Frank Buck (politician)
Frank Forrest Buck (born September 26, 1943, in Trousdale County) was a Tennessee politician and a member of the Tennessee House of Representatives for the 40th district, which is composed of DeKalb, Smith, and Macon counties. He was the son of John and Georgia Baird Buck. He has one brother, John William Buck. His father, John, started out as a sharecropper and eventually owned over 100 acres (0.40 km2) of land in Wilson, Smith and Trousdale counties. Neither of his parents completed the eighth grade, as they dropped out of school to work in the Great Depression. His father was stricken with polio while Buck was at Lebanon High School. His father spent many months at Vanderbilt Medical Center recovering, but never walked again.
He served as a member of the House for thirty-six years. He was re-elected as a member of the Democratic Party. Buck was Vice-Chair of the House Transportation Committee and the Chair of the House Public Transportation and Highways Subcommittee. He served as Chair of the House Judiciary Committee, a member of the House Judicial Administration Subcommittee, and the House Criminal Practice and Procedure Subcommittee.

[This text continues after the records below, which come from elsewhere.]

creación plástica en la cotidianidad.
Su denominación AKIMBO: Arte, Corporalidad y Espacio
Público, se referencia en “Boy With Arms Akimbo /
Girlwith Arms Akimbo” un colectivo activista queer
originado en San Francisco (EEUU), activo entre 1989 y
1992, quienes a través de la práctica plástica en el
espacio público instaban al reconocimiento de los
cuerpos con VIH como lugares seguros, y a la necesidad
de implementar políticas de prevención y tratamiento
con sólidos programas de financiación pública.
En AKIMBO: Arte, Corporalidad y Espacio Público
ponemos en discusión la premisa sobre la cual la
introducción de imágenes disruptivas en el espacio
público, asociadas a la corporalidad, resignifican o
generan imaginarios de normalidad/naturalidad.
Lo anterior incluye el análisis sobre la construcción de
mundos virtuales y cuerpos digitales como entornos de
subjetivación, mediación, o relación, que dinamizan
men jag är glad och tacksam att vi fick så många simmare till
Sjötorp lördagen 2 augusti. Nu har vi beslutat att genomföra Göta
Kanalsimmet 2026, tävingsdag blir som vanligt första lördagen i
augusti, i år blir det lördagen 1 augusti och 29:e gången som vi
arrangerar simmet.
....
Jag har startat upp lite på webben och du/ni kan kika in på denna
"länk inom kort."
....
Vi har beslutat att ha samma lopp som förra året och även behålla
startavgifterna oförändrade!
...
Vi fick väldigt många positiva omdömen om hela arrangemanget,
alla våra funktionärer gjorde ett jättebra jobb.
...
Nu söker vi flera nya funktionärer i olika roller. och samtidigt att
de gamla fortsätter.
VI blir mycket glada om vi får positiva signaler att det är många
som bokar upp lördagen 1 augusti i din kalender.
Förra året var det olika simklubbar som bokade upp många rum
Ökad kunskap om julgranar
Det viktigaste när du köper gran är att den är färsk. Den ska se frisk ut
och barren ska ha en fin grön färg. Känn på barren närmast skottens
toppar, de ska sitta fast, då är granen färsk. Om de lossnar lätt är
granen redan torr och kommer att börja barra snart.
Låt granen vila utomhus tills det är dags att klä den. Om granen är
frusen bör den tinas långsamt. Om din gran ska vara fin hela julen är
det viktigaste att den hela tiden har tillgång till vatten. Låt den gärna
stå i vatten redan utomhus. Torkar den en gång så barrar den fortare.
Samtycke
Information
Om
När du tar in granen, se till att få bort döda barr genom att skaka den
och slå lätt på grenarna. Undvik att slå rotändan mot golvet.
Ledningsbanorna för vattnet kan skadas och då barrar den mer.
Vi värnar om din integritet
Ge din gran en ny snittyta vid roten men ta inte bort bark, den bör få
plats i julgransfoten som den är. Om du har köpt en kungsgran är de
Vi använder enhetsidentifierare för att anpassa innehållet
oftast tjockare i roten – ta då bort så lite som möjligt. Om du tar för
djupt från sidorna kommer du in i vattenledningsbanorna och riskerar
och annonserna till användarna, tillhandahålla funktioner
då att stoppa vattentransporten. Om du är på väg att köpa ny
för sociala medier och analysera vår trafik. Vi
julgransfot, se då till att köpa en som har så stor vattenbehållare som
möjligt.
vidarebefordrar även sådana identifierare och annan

Buck graduated with a Bachelor of Science degree in business administration from Tennessee Technological University and graduated with a J.D. from University of Tennessee Law School. He works as a farmer and as an attorney, owning a law practice with his wife, Lena Ann Graves Buck, also an attorney, called Buck & Buck Attorneys at Law near Smithville. He and Lena have 4 daughters, Kathy, Melinda, Sara and Jennifer. In 1990, Frank Buck narrowly lost to Bill Purcell in a bid for the position of House majority leader.
Buck is known for efforts on ethics reform, though critics[who?] accuse him of showboating while other legislators seek reform more quietly, and of only recently[when?] finding ethics in order to use the issue against political enemies. However, his supporters cite his long and lengthy record of supporting and passing ethics reform throughout his thirty-six-year-long legislative career. He exposed a whiskey-for-votes racket operating in DeKalb County and helped to bring reform as a member of the DeKalb County Ethics Commission. In 1994, he took issue with the expense of different execution methods reported by Department of Correction officials that placed a firing-squad execution at $7,000.
In 1993 and 1994, Buck introduced legislation that would have restrained lobbyists from giving gifts and paying travel expenses of members of the General Assembly, and forced more disclosure of such acts. In 1994, he sponsored a bill introduced by former Sen. Carol Rice that became known as the "cup-of-coffee" bill, which would have prevented legislators from taking so much as a cup of coffee from lobbyists. A version of it was passed in 1995—without Buck as a sponsor—with a loophole that allowed legislators to receive free meals and drinks if another legislator is invited. He has received numerous awards from groups for his work on ethics reform including one from Common Cause for the Cup of Coffee bill.
In February 2008, Buck announced he would not run for re-election and would retire when his current term expired.